Eindringlich plädierte der Papst für ein pluralistisches Gesellschaftsmodell und sagte: "Fürchten Sie sich nicht vor Meinungsverschiedenheiten, seien Sie in der Lage, Konflikte zu bewältigen und sie in Wege der Erneuerung zu verwandeln. Stellen Sie das Gemeinwohl über das Partikularinteresse und verwechseln Sie niemals Ihren Teil mit dem Ganzen."

João Manuel Gonçalves Lourenço (r.), Präsident von Angola, empfängt Papst Leo XIV. am 18. April 2026 im Präsidentenpalast in Luanda (Angola). / © Vatican Media/Romano Siciliani (KNA)
João Manuel Gonçalves Lourenço (r.), Präsident von Angola, empfängt Papst Leo XIV. am 18. April 2026 im Präsidentenpalast in Luanda (Angola). / © Vatican Media/Romano Siciliani ( KNA )

Abschließend rief Leo XIV. die politischen und gesellschaftlichen Akteure auf, "Angola zu einem Projekt der Hoffnung zu machen". Die katholische Kirche wolle ihren Teil dazu beitragen und ein "Zusammenleben fördern, das frei ist von den Arten der Knechtschaft, die von Eliten mit viel Geld und falschen Freuden aufgezwungen werden. Nur gemeinsam werden wir die Gaben dieses wunderbaren Volkes vervielfachen können".

Freiluft-Gottesdienst und Marienheiligtum

Mit einem großen Freiluft-Gottesdienst südlich der Hauptstadt Luanda beginnt Papst Leo XIV. am Sonntag den zweiten Tag seines Aufenthalts in Angola. In dem von der Volksrepublik China finanzierten neuen Stadtteil Kilamba werden zur Papstmesse etwa 200.000 Teilnehmer erwartet, die den Papst sehen und seine Predigt hören wollen.

Papst Leo XIV. hält seine Hand an den Kopf eines Kleinkindes, das zum Papamobil hochgehalten wird, am 18. April 2026 auf einer Straße in Luanda (Angola). / © Vatican Media/Romano Siciliani (KNA)
Papst Leo XIV. hält seine Hand an den Kopf eines Kleinkindes, das zum Papamobil hochgehalten wird, am 18. April 2026 auf einer Straße in Luanda (Angola). / © Vatican Media/Romano Siciliani ( KNA )

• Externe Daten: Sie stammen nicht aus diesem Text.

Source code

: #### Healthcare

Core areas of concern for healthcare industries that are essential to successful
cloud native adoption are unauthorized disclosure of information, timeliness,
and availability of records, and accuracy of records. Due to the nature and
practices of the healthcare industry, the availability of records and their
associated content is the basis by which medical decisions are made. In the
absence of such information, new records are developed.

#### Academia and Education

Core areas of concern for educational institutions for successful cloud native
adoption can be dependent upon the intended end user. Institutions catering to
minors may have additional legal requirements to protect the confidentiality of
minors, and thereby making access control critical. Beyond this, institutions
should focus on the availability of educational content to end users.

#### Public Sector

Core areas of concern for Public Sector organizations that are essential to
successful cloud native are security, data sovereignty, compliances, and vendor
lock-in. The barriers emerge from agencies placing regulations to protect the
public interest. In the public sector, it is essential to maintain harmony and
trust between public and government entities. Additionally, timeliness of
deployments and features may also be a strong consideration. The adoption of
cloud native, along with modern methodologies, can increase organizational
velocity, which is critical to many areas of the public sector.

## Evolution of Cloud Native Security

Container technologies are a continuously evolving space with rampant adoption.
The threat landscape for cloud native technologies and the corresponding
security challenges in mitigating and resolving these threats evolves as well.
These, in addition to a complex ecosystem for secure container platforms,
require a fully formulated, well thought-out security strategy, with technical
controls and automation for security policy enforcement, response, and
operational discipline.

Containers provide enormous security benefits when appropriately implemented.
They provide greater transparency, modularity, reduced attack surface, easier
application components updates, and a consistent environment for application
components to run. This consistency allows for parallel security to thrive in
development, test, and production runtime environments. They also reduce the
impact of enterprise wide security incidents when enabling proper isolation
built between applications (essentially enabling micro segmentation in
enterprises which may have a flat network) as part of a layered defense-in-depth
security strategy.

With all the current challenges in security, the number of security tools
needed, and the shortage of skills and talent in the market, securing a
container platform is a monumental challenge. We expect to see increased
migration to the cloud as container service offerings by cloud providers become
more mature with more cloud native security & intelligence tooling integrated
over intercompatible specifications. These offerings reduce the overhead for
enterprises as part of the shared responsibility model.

Am Sonntagnachmittag ist eine Reise des Papstes nach Maxuma im Norden Angolas geplant. Dort will er an einem populären Marienheiligtum beten. Angola ist das dritte Land, das der Papst bei seiner insgesamt elftägigen Afrikakreise besucht. Zuvor war er bereits in Algerien und Kamerun. Zum Abschluss reist er nach Äquatorialguinea.

Option für die Armen bekräftigt

In Kamerun hatte das Kirchenoberhaupt am Samstagvormittag eine Messe am Flughafen der Hauptstadt Yaoundé gefeiert. Daran nahmen auf dem Flughafengelände und in der Umgebung rund eine halbe Million Menschen teil, wie der Vatikan unter Berufung auf die örtlichen Behörden mitteilte.

Gläubige warten auf Papst Leo XIV., um einen Gottesdienst auf einem Flugplatz in Yaoundé zu feiern / © Andrew Medichini (dpa)
Gläubige warten auf Papst Leo XIV., um einen Gottesdienst auf einem Flugplatz in Yaoundé zu feiern / © Andrew Medichini ( dpa )

In seiner Predigt beim Gottesdienst in Yaoundé bestätigte Leo XIV. eine zentrale Soziallehre seines Vorgängers Franziskus: die "vorrangige Option der Kirche für die Armen". Ausdrücklich betonte er, dass mehr gefordert sei als gute Taten einzelner Menschen. Es gehe auch darum, dass politische und gesellschaftliche Strukturen den Kampf gegen Armut und für Gerechtigkeit unterstützten. Gesellschaftliche und politische Institutionen müssten Werkzeuge für das Gemeinwohl sein - und nicht Schauplätze von Konflikten, Eigeninteressen oder fruchtlosen Kämpfen.

Bezug auf Papst Franziskus

Theologisch begründete der Papst, der als Missionar und Bischof lange in Peru gearbeitet hat, dies mit den Worten: "Im Übrigen hat sich Gott, indem er Mensch wurde, mit den Geringsten identifiziert, und dies macht die vorrangige Sorge für die Armen zu einer grundlegenden Option unserer christlichen Identität, wie Papst Franziskus mehrfach betont hat."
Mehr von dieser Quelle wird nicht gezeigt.